DIRECTIONS – Copy each line from the data that has the word "down" in it.
(EXCERPTED DATA Opens)
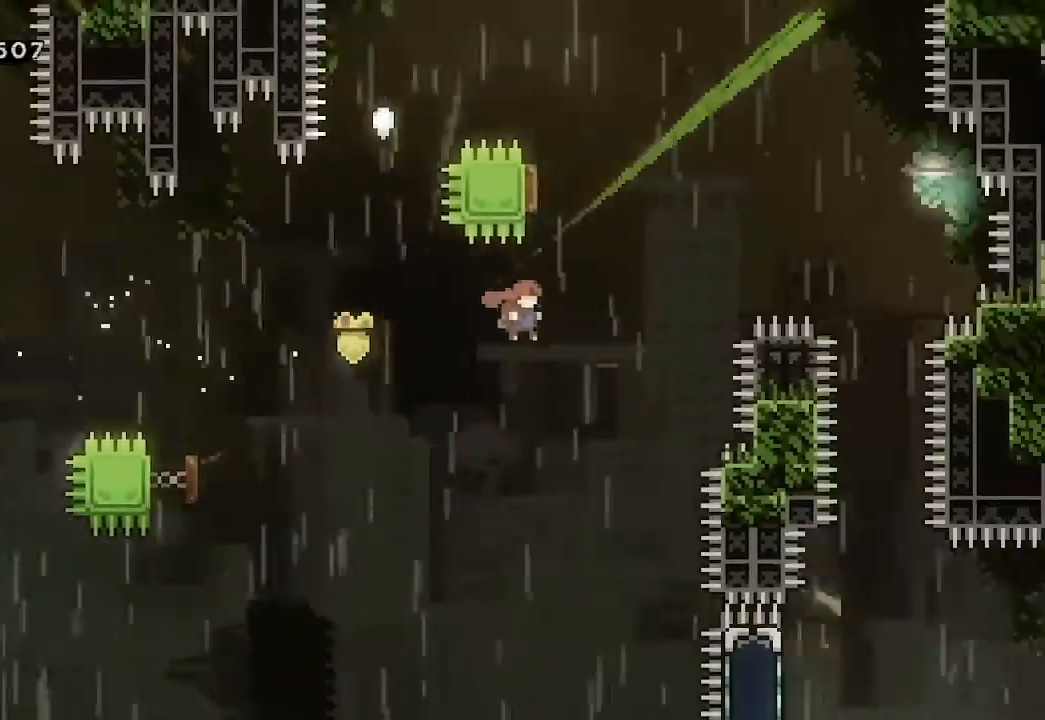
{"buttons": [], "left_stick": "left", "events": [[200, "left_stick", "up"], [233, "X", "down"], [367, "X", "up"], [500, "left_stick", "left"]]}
(EXCERPTED DATA Closes)
(EXCERPTED DATA Opens)
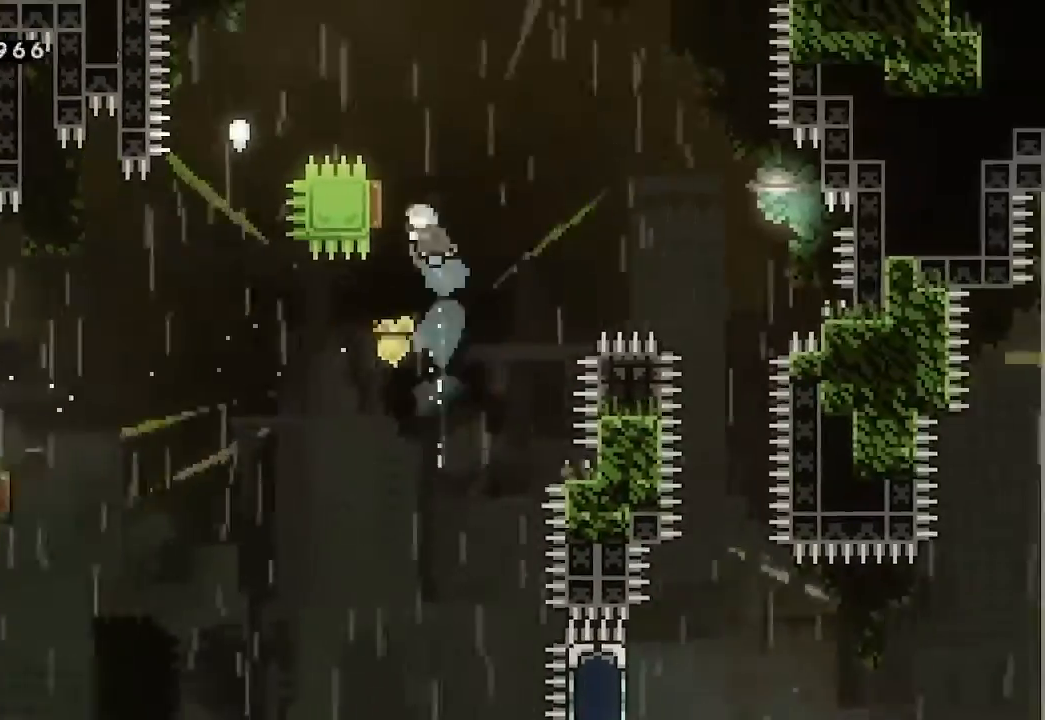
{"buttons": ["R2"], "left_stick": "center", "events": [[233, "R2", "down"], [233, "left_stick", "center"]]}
(EXCERPTED DATA Closes)
(EXCERPTED DATA Opens)
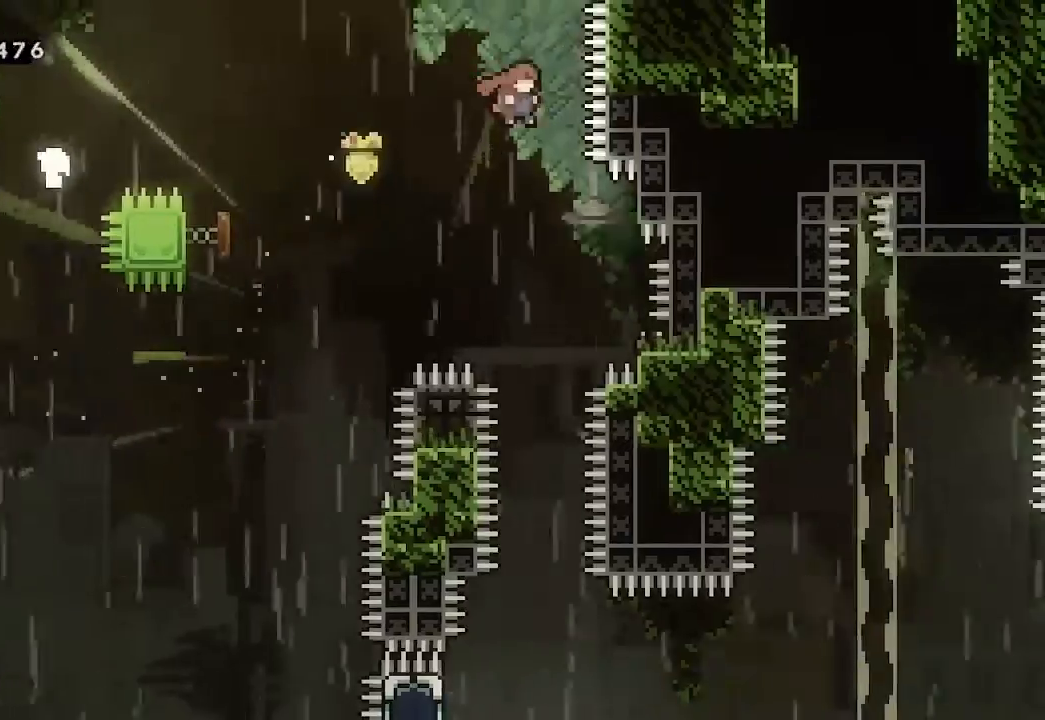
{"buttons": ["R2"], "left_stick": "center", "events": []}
(EXCERPTED DATA Closes)
TASK RESULT –
{"buttons": [], "left_stick": "left", "events": [[200, "left_stick", "up"], [233, "X", "down"], [367, "X", "up"], [500, "left_stick", "left"]]}
{"buttons": ["R2"], "left_stick": "center", "events": [[233, "R2", "down"], [233, "left_stick", "center"]]}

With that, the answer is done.